EXTRACT TO READ:
Depends on how you ride I guess... What with keeping my stubby little legs on and riding two-point or rising trot, or keeping my balance through sitting trot or a series of bronco bucks, or having the reaction time to be able to stop an incident before it happens requires a fair bit of physical exertion. I used to do a lot of cross-training and cardio work, I walk min 5km every day carrying stuff and none of that gets me out of breath - a 1.5 hr intense dressage lesson or training session with my horse has me soaked in sweat and exhausted. And anyone who rides/has ridden trackwork can tell you that it definitely requires a high level of fitness, especially if you're riding a hard-pulling horse that doesn't give you a moment of rest.

If I haven't ridden for a while (say a month) and I go and do what I consider as a typical ridden session my core muscles, calves, thighs and shoulders are in pain for days. Even when riding fit, if I do more galloping than usual I end up being pretty sore throughout my body the next day. A lot more sore than I've ever ended up from doing workouts at the gym or going running or hiking.


----------



## jamesqf (Oct 5, 2009)

EvilHorseOfDoom said:


> Depends on how you ride I guess...

DATA EXCERPT:
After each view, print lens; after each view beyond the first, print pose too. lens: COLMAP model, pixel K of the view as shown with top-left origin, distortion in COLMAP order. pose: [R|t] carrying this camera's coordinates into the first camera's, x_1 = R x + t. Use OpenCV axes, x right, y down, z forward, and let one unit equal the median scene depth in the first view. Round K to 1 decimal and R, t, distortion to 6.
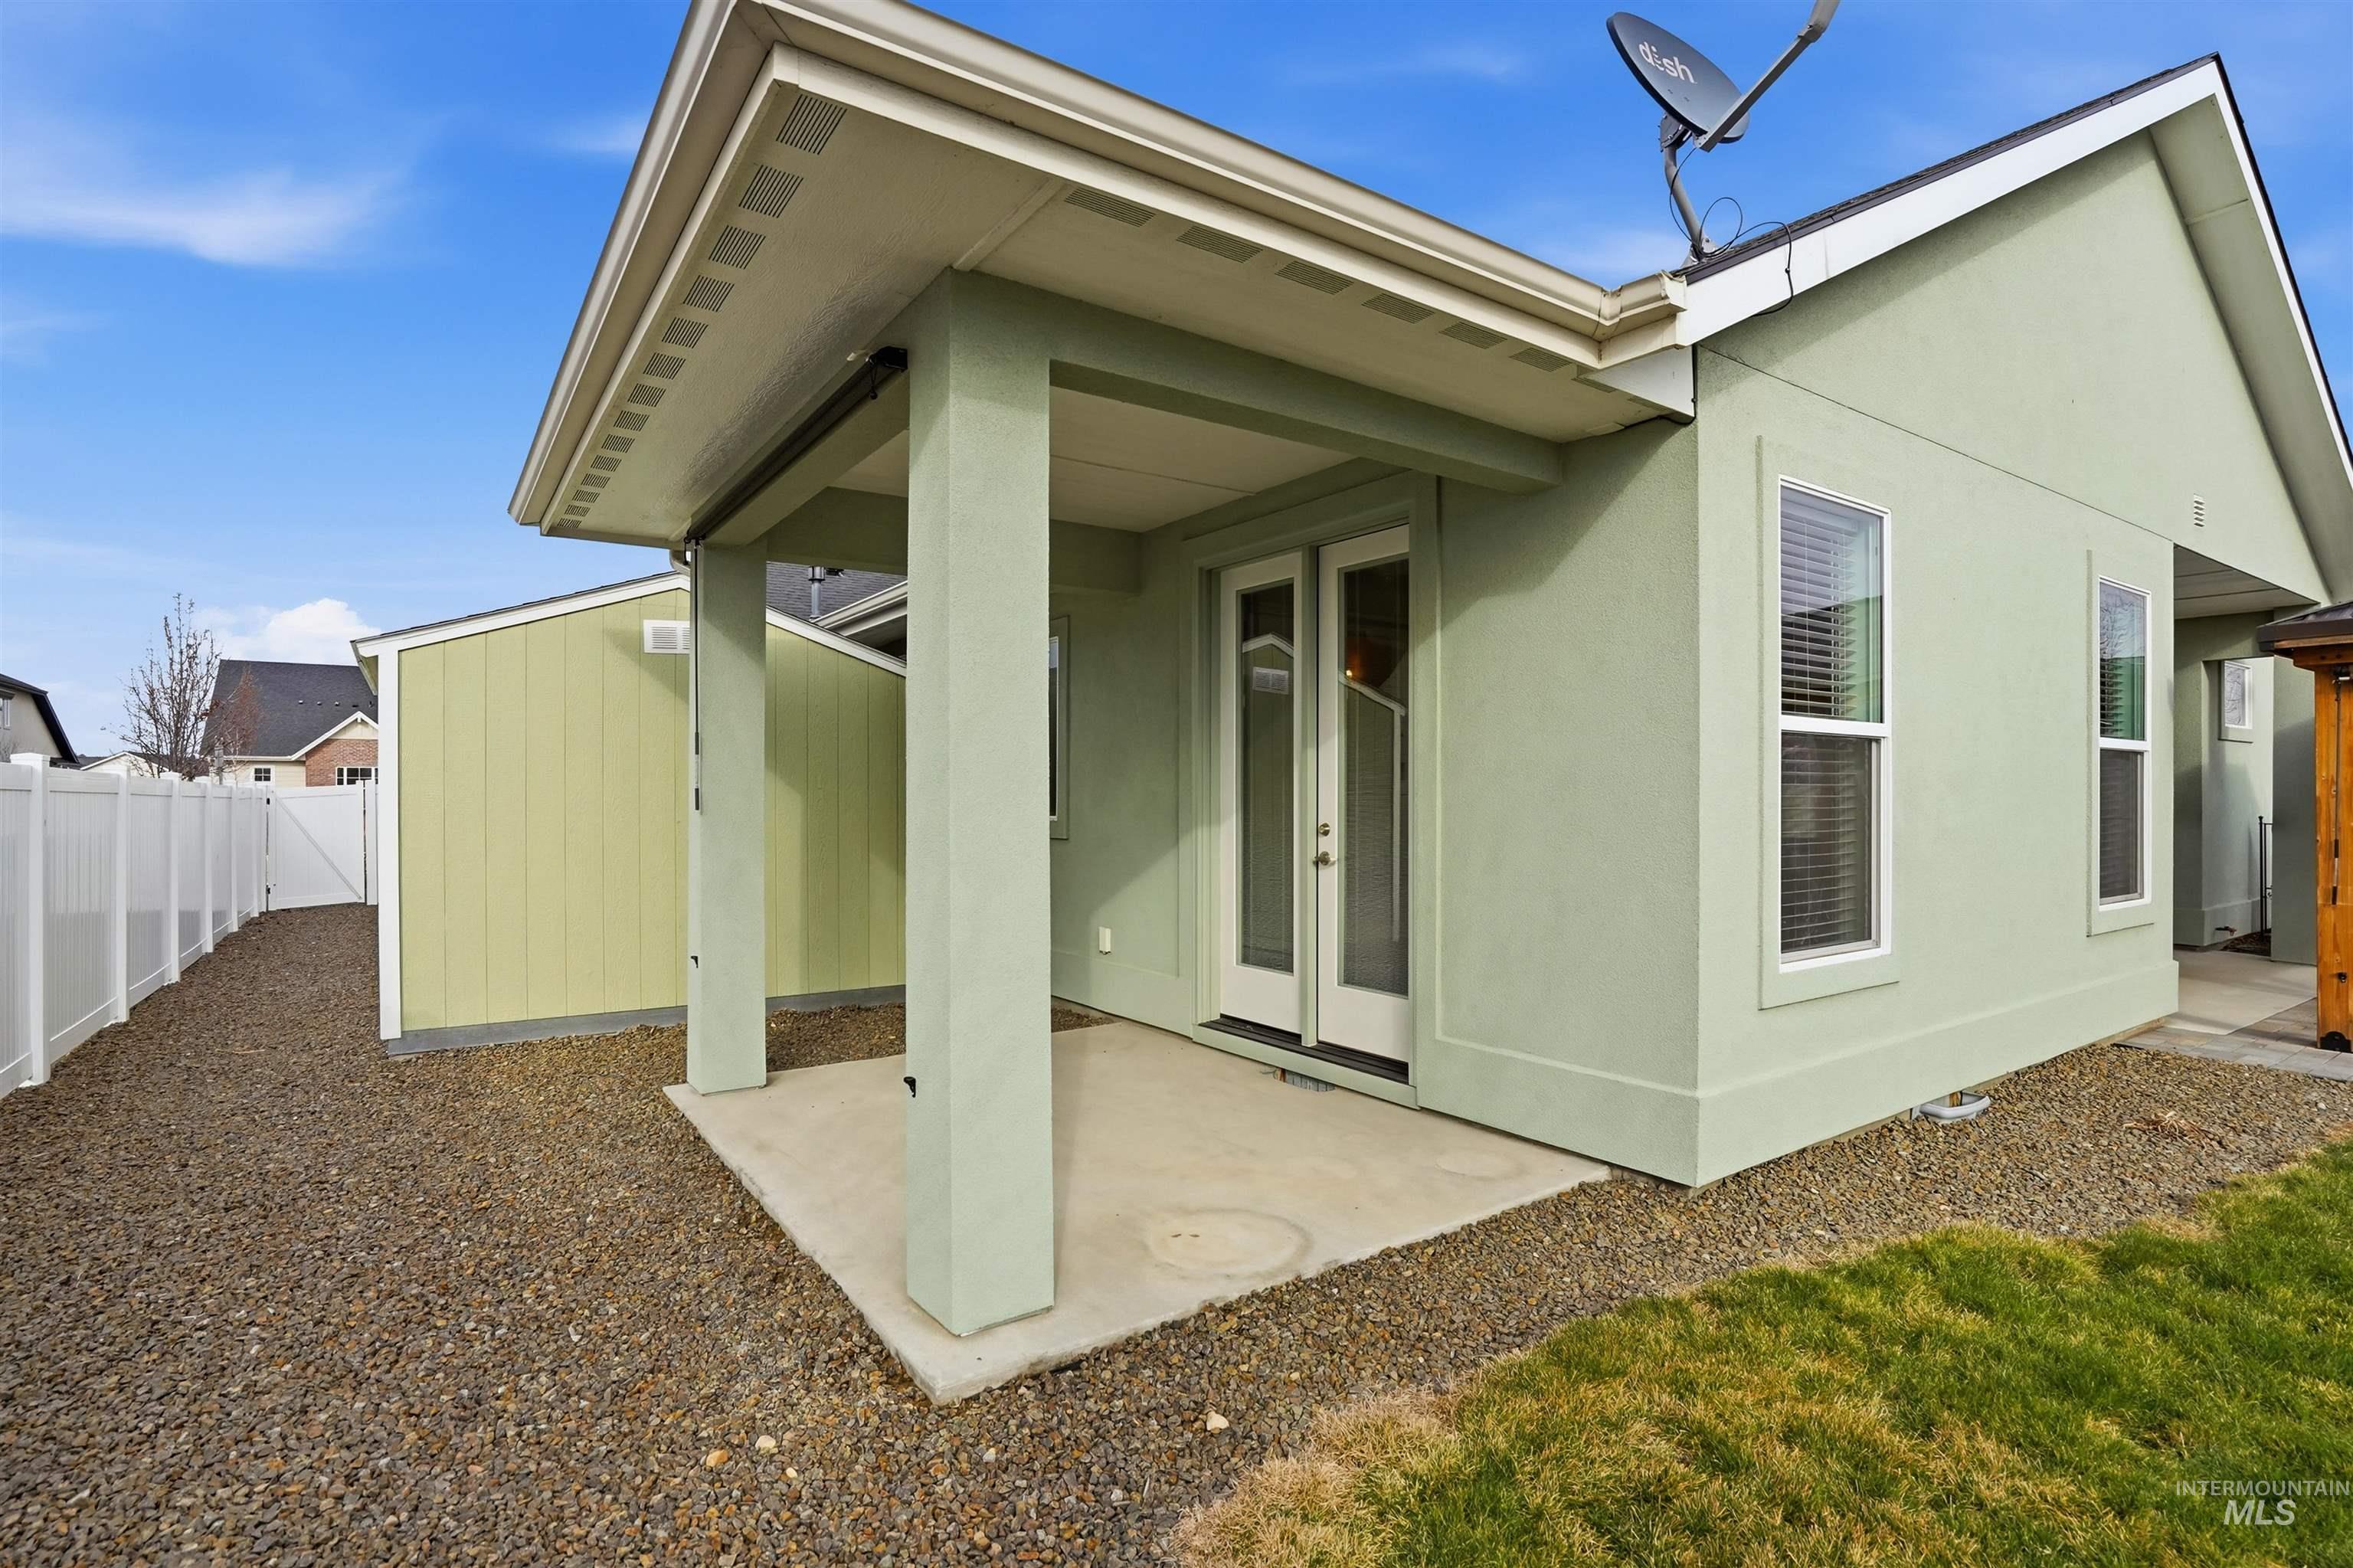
lens RADIAL K [[1101.6, 0, 1164.7], [0, 1101.6, 787.6], [0, 0, 1]] dist [-0.068723, 0.026986]
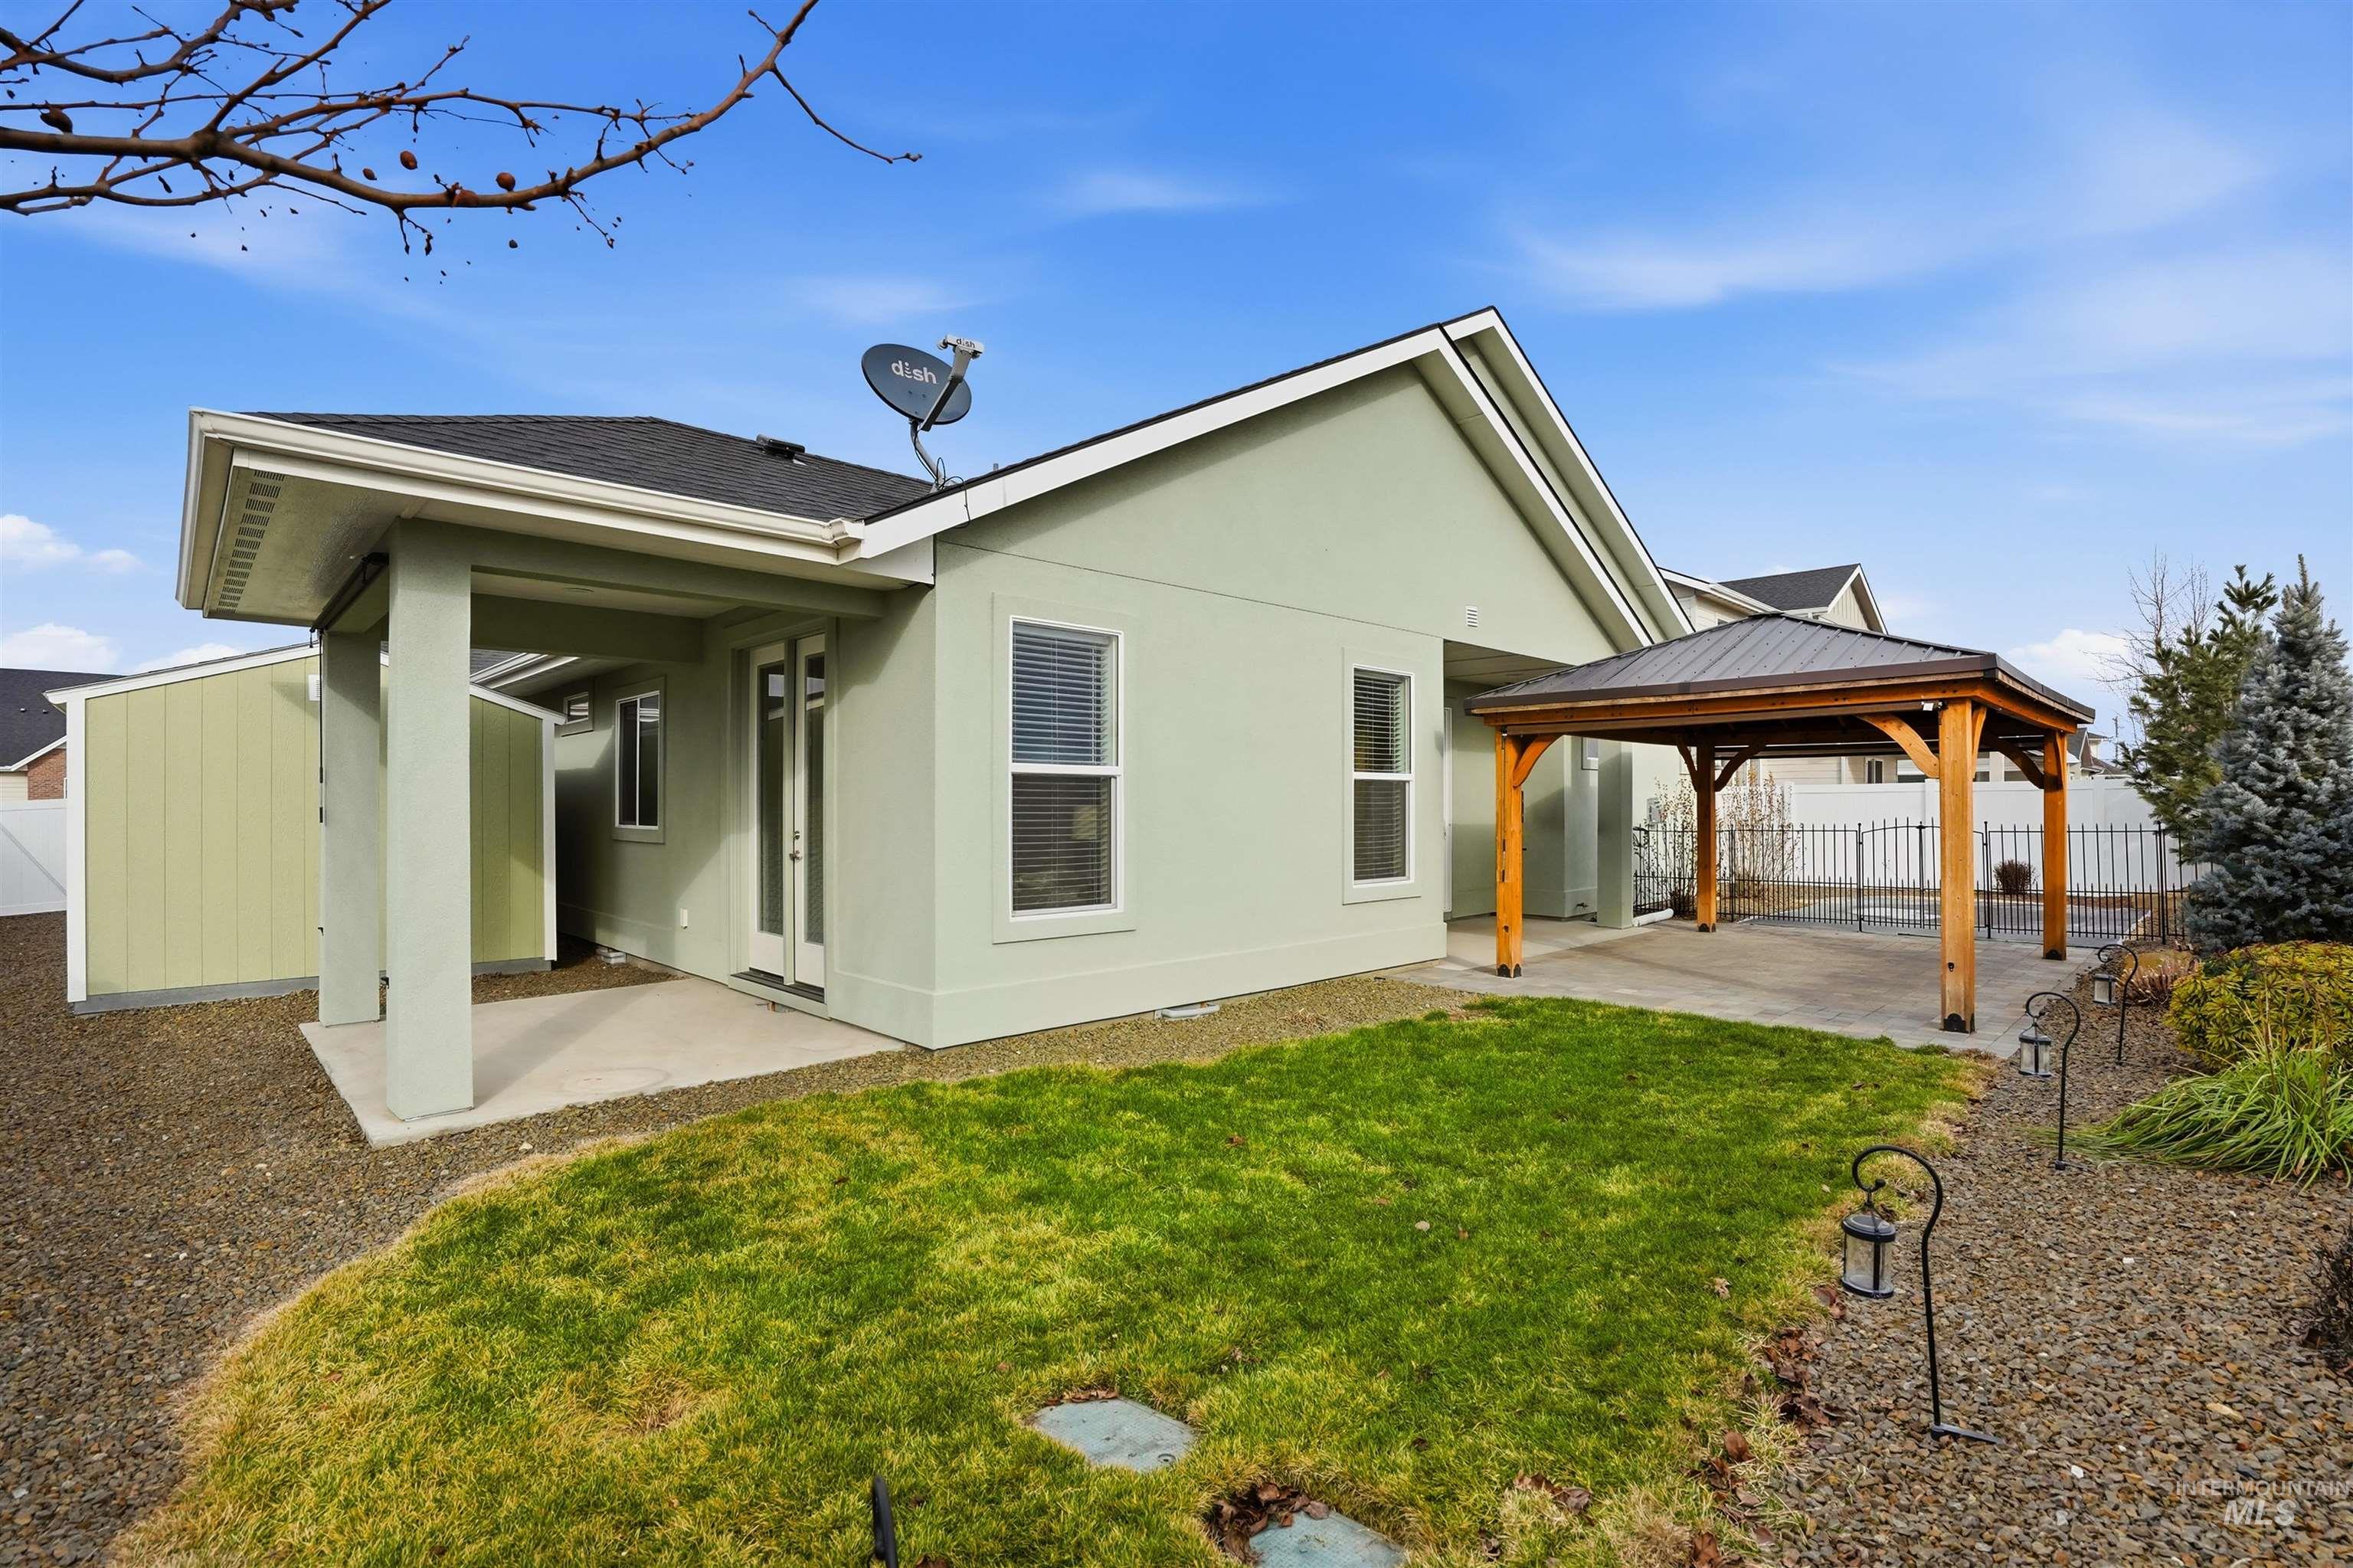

DIRECTIONS:
1 > From the riding post, reproduce the passage starting with "If I haven't" and going on through "(Oct 5, 2009)".
2 > According to the riding post, which body parts hurt for days when the writer does a typical ridden session after about a month without riding?
3 > In the riding post, what minimum distance does the writer say they walk every day?

ANSWER SECTION:
1 >
If I haven't ridden for a while (say a month) and I go and do what I consider as a typical ridden session my core muscles, calves, thighs and shoulders are in pain for days. Even when riding fit, if I do more galloping than usual I end up being pretty sore throughout my body the next day. A lot more sore than I've ever ended up from doing workouts at the gym or going running or hiking.


----------



## jamesqf (Oct 5, 2009)

2 > Core muscles, calves, thighs and shoulders.

3 > At least 5 km, while carrying stuff.